Mozilla/5.0 (X11; Linux x86_64) AppleWebKit/537.36 (KHTML, like Gecko) Chrome/49.0.2623.75 Safari/537.36 Google Favicon

That agent first appears on March 11/2016 and continues right up to a few days ago. It grabs mostly favicon.ico and default.html and sometimes 1 or 2 other files.

Prior to March 11/2016 I see this:

Mozilla/5.0 (Windows NT 6.1; rv, 6.0) Gecko/20110814 Firefox/6.0 Google Favicon

which runs from Dec. 8 / 2015 to march 8 / 2016.

Prior to that, I see (just) this:

Google favicon

All told, about 1300 hits (from Jan 1 / 2015 to the present) from the Google Favicon. Do those hits mean anything? Is a Google Favicon hit indicative of something?
6:05 am on Nov 15, 2018 (gmt 0)

Senior Member from US 

WebmasterWorld Senior Member lucy24 is a WebmasterWorld Top Contributor of All Time 5+ Year Member Top Contributors Of The Month

joined:Apr 9, 2011
posts:15374
votes: 725


Is a Google Favicon hit indicative of something?
I don't think anyone has worked out a comprehensive list of everything Google's faviconbot is for. An obvious one is GSC: stop by and it will collect the favicons for all your sites. If you list websites in your G+ profile, those also trigger favicon requests whenever someone views your profile.
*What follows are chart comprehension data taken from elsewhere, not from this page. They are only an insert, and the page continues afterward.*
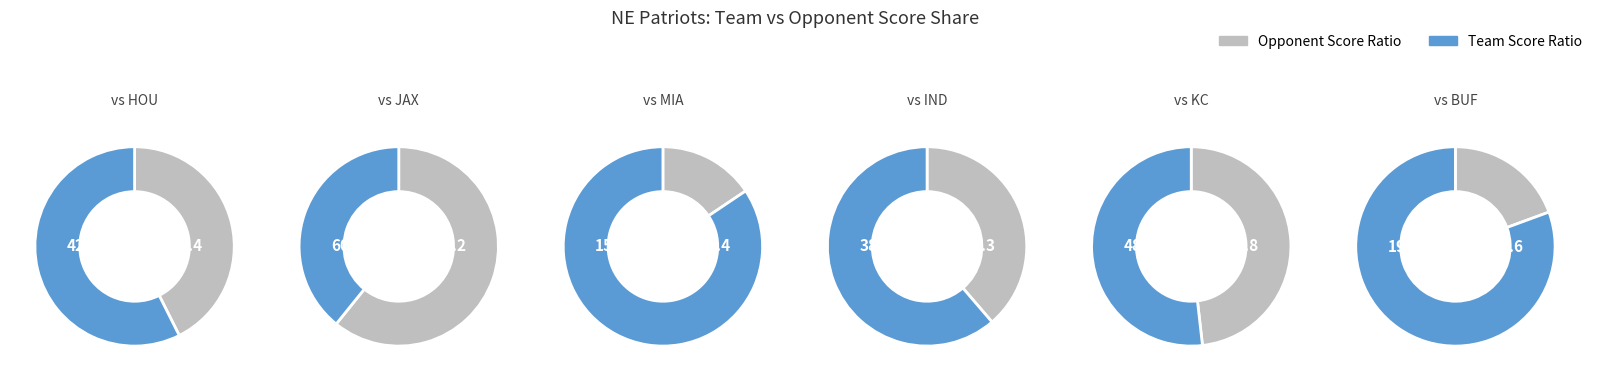

Does any single category account for the majority?

No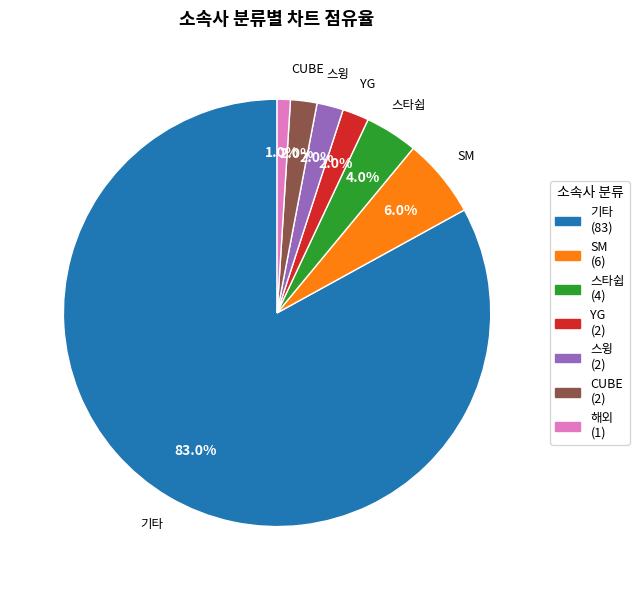

What is the smallest slice in the pie chart?

해외 (1)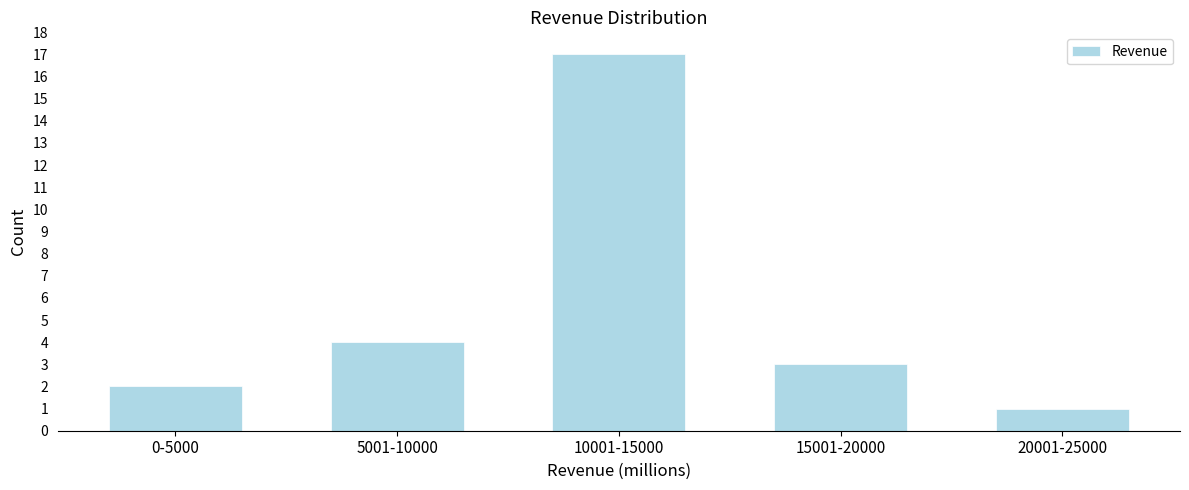

Reading left to right, list all the values displayed in this chart.

2	4	17	3	1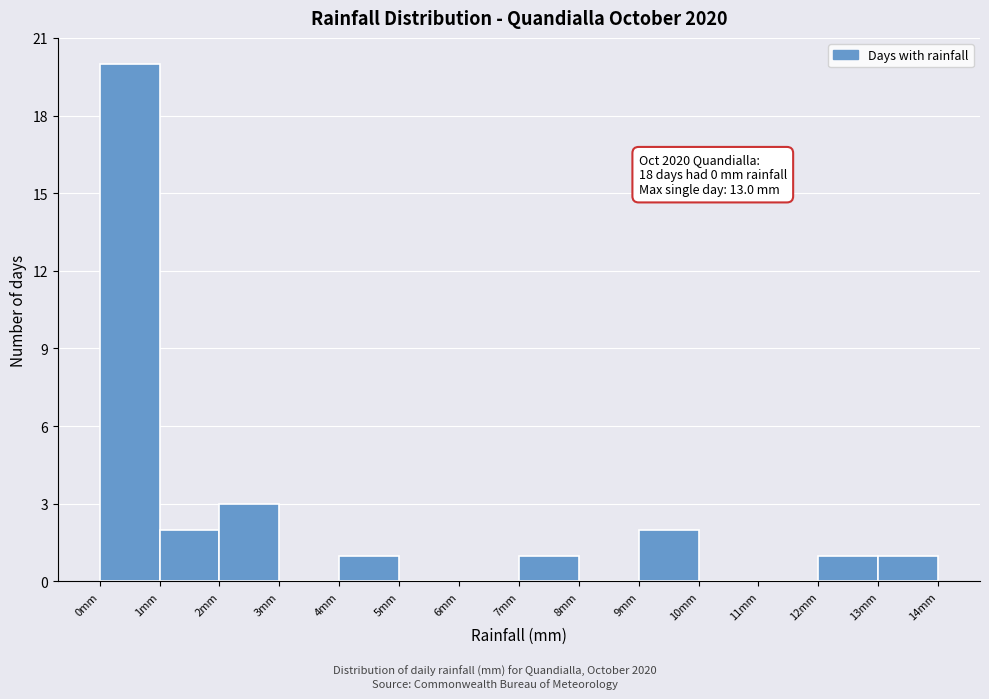

Which range on the x-axis has the tallest bar?

0 to 1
The one that I've yet to figure out is when the faviconbot visits my test site, which isn't indexed and of course doesn't have a GSC account because why would it. It isn't common, compared to “real” sites, but why is it happening at all? (Quick detour to raw logs reveals that they just started doing it in late September, and every single request comes in at HTTP, redirected to HTTPS, meaning that the front page is requested twice, the favicon only once. On average, every 2-3 days. Hmmm.)

Up until a few years ago, google's faviconbot sent no UA at all; you could only identify it by IP and behavior. And then, yup, FF/6. The current incarnation is at least something plausible.